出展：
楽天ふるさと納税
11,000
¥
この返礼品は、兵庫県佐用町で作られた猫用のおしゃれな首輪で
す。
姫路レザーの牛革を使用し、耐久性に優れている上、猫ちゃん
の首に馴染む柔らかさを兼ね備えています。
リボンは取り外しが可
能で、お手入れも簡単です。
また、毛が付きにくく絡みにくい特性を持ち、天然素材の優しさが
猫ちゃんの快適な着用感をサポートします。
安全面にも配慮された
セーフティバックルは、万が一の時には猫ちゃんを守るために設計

* * *

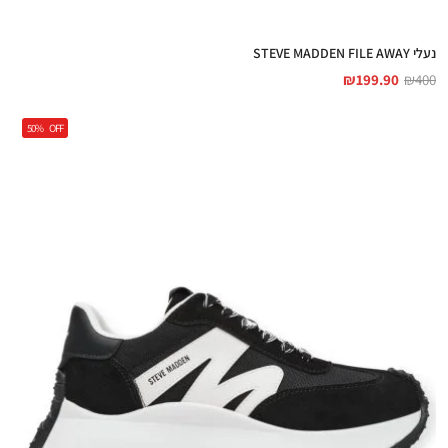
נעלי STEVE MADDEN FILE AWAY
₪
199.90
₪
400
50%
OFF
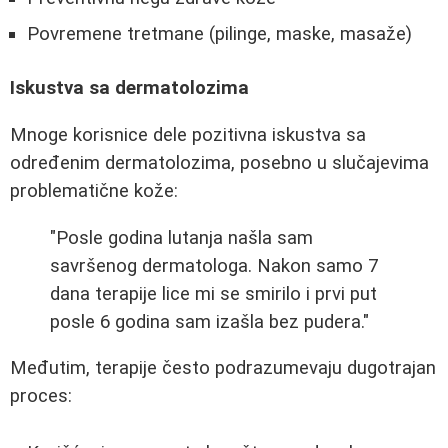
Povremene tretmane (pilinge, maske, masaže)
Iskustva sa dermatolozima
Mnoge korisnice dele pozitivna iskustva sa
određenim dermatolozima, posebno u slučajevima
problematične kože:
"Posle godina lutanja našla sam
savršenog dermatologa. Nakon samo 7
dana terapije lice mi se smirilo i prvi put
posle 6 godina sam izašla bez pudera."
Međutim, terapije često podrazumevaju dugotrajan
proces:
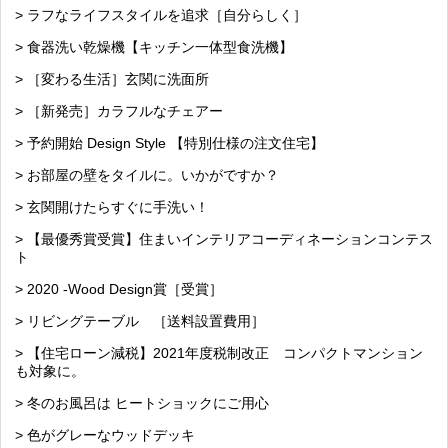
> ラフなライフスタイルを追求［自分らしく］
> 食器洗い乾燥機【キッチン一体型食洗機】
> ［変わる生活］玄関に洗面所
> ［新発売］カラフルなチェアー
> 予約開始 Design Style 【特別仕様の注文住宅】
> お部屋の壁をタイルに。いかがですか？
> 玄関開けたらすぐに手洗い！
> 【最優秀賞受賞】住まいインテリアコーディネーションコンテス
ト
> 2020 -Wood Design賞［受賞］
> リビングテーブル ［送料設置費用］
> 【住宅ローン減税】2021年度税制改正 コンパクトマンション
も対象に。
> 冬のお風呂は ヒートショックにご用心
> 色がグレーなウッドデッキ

Directions for this task » Locate each line above that contains the word "godina" with the same capitalization, and copy those lines.

Task result »
"Posle godina lutanja našla sam
posle 6 godina sam izašla bez pudera."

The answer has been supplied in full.